Robert Newton Baskin (December 20, 1833 – August 26, 1918) was an American politician and lawyer in the state of Utah.

==Biography==
Robert N. Baskin was born in Hillsboro, Ohio on December 20, 1833. He attended Salem Academy, near Chillicothe, Ohio and studied law with the firm of James H. Thompson in Salem, Ohio. En route for California, Baskin visited the Little Cottonwood mining district with Thomas Hearst and saw possibilities in the minerals of Utah Territory and decided to stay.

Baskin became friends with a Dr. Robinson in Salt Lake City who was assassinated on October 22, 1866. Dr. Robinson was building the first public hospital in Salt Lake City when the police tore it down and warned him not to "renew his operations there." Brigham Young later said about Dr. Robinson's hospital: "The band of men had done wrong; that instead of going by night to destroy the building, they should have gone through it in broad day." Dr. Robinson contacted Baskin in contemplation of bringing a suit to recover damages for the destruction of his property. A few weeks after the suit was instituted Dr. Robinson was called from his bed at midnight by some unknown person who said that a friend of Dr. Robinson was injured. Ignoring the advice from his wife he went with the person, but at the corner of Third South and Main in downtown Salt Lake he was beaten to death. Standing over the mutilated body of his friend, Baskin resolved that he would do all in his power to increase federal authority in Utah, as a prominent Harvard trained, Protestant attorney in Utah. According to an article appearing in the Deseret News on August 26, 1918, "he did much to develop Utah mines, prosecuted John D. Lee, wrote his Reminiscences, exposed Mormon Apostle Orson F. Whitney, and was active in politics, especially against polygamy. He drew and procured the Cullom Bill, was mayor of Salt Lake City elected under the Utah Liberal Party in 1892, and was associate justice of the Supreme Court of Utah (sworn in January 3, 1899). Baskin died at his home in Salt Lake City on August 26, 1918.
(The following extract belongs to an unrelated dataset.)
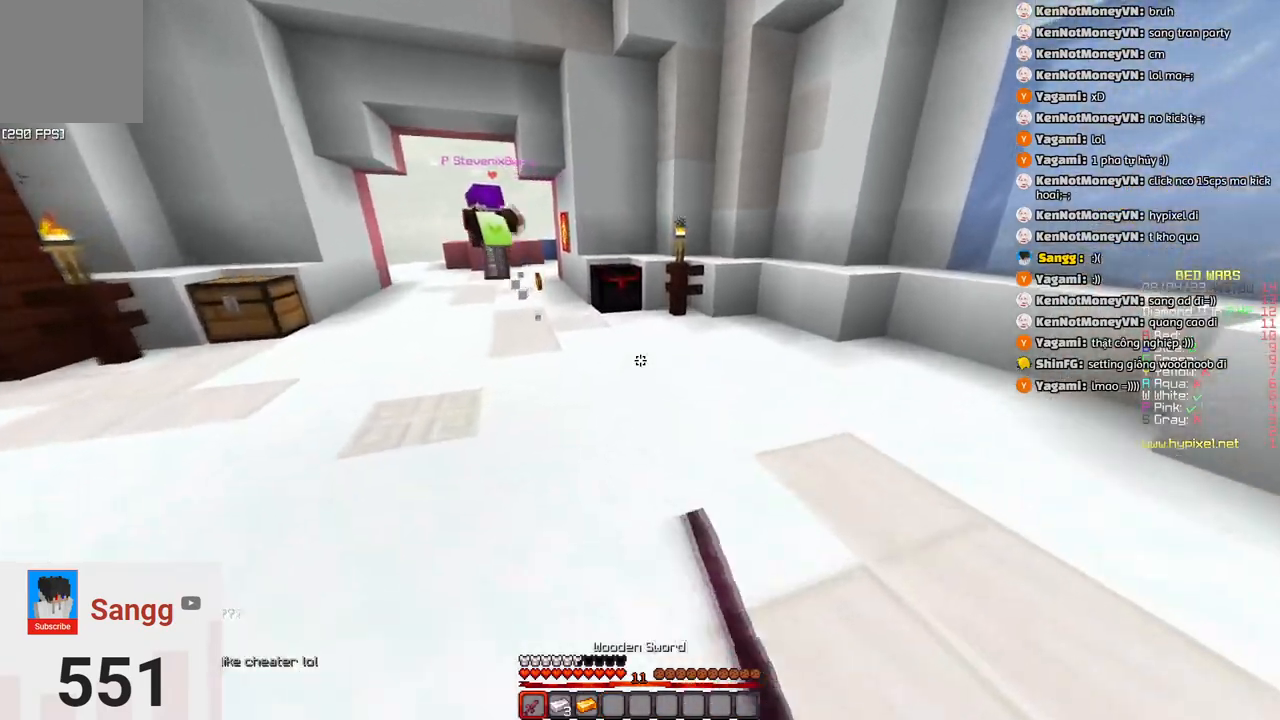
{"keys": ["w"], "events": [[133, "space", "down"], [350, "space", "up"]]}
He faced criticism from some such as the editor of the Deseret News who said that the paper "found it necessary to oppose his operations and criticize his methods with all the force it could command". However, the editor also commented that the paper later "found itself able to conscientiously support him for high public office, and to commend his official acts and policies". In his reply he says, "I assure the Mormon people I am not their enemy, but their friend...I openly, and above board honestly and untiringly strove to Americanize theocratic Utah".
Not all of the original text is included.